Will MPP Survive?

Caution: Out-of-school, forward-looking, conceptual thinking ahead. Please do not post comments telling me that this makes no sense and that I'm an idiot. I already know that I'm an idiot. Please do post comments and tell me why this makes no sense.

A while ago I saw this ad for a system with 80 cores and 640GB of RAM, and I thought, "Wow, you could make a nice little database server out of that".

That got me to wondering... how large will SMP systems get? The possibilities for stuffing hardware into one box seem limited, but what about inverse virtualization - multiple machines acting like one rather than one machine acting like multiple?

I'm not a hardware guy, particularly as it relates to clustering, so I don't have even the faintest guess as to a realistic answer. But on a conceptual level, doesn't that seem possible? If VMWare can make one machine act like three without requiring application changes, how long will it be before it's possible to make three machines act like one without application changes?

I discovered later that the system promoted in the ad subtly purports to do just that. I'm in no position to know whether that's correct or to evaluate said claim, but that's my wholly uneducated take. So maybe this isn't such a crazy idea.

Present technology aside, however, virtualized SMP is starting to feel inevitable to me. Finding ways to stuff more and more processors and RAM into a single box seems self-defeating. Abstracting the requisite connections out of the hardware and into software, and relying on network technologies to make the necessary communications fast enough, seems like a much smarter way to scale a system.

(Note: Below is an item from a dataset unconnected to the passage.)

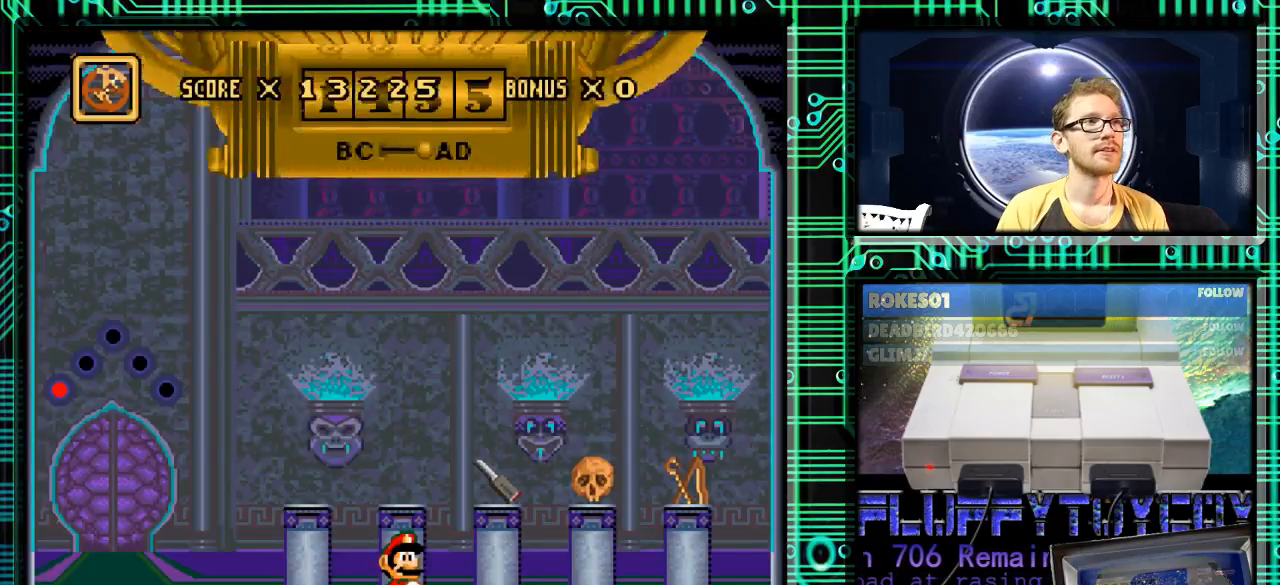
{"buttons": [], "events": []}
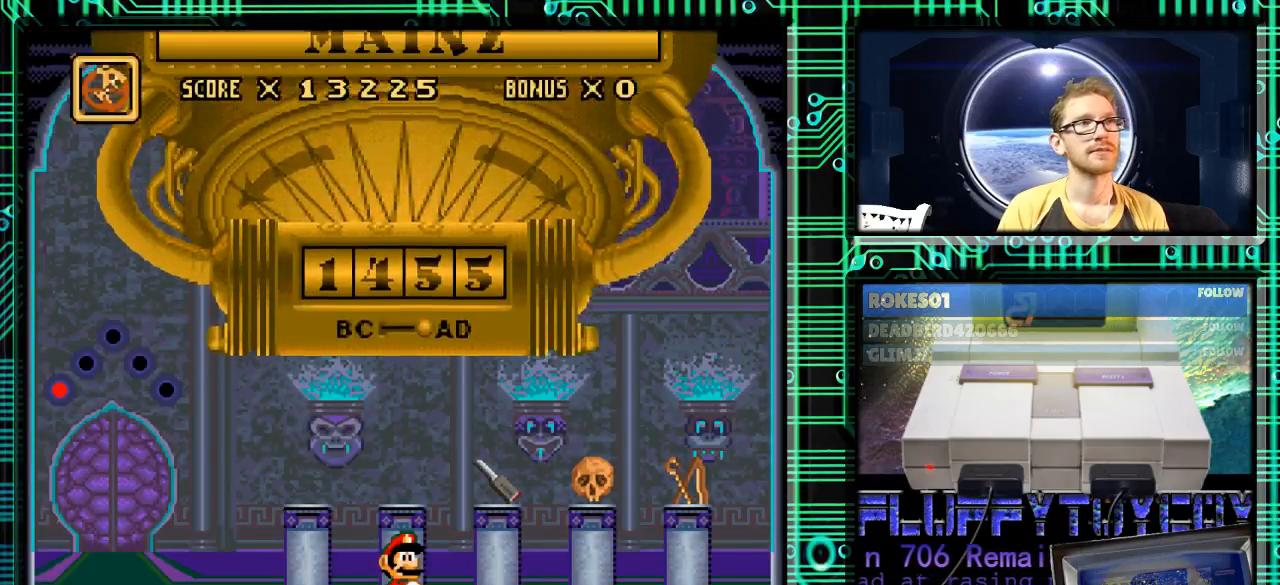
{"buttons": [], "events": []}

Where this leads, of course, is to the title question: If sufficiently fast and scalable SMP becomes possible, will MPP databases survive? Particularly if solid-state storage makes I/O transfer costs almost nil, thus removing distributed I/O as an MPP advantage, what's to stop an SMP database from being competitive with the MPP databases? Specialized implementations will always be faster, sure, but will they be fast enough to warrant the extra complexity? Might Oracle still win the database wars simply by waiting?

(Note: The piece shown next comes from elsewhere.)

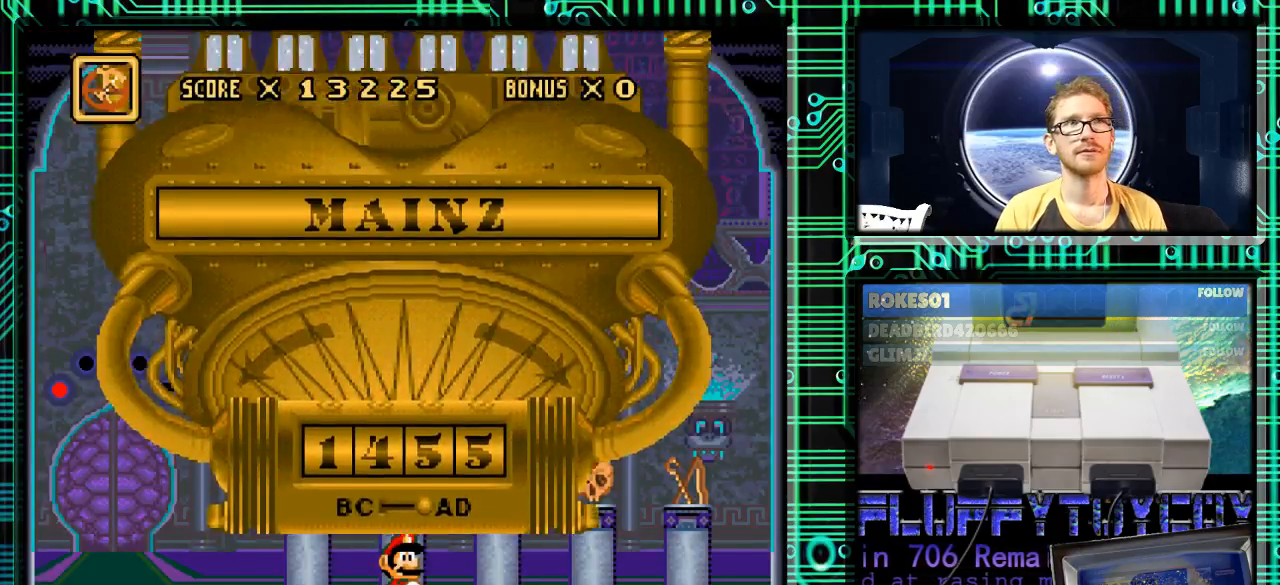
{"buttons": [], "events": []}
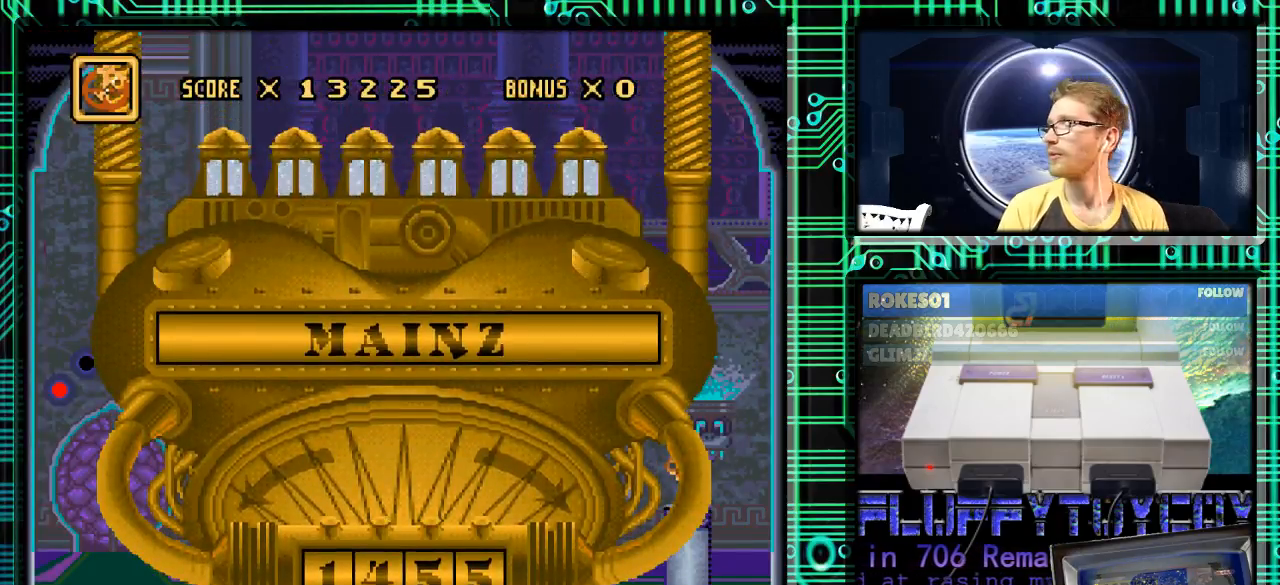
{"buttons": [], "events": []}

I don't know the answer. I don't even know if the premise is valid, the be honest. Sometimes completely naive questions lead to interesting answers though, so I figured I'd throw the idea out there. Please, someone educate me. :-)

Holy Missing the Point, Batman!

From this otherwise uninteresting article:

"Our clients say, 'My god, is [query] performance worth sacrificing all the other gains'" of traditional database systems. They include ... the enterprise's existing investment in trained database administrators...

Holding on to a technology because you've already trained people to use it is what I call "growing dinosaurs". It makes understandable short-term sense, but anyone using it as a serious long-term justification is in big, T-rex-size trouble.

And for the record, the other reasons to stick with existing database systems that are listed in the article are all short-term maturity problems, not serious fundamental flaws. I wonder how IBM and others will attempt to downplay column-oriented systems in a few years when all those wrinkles have been ironed out...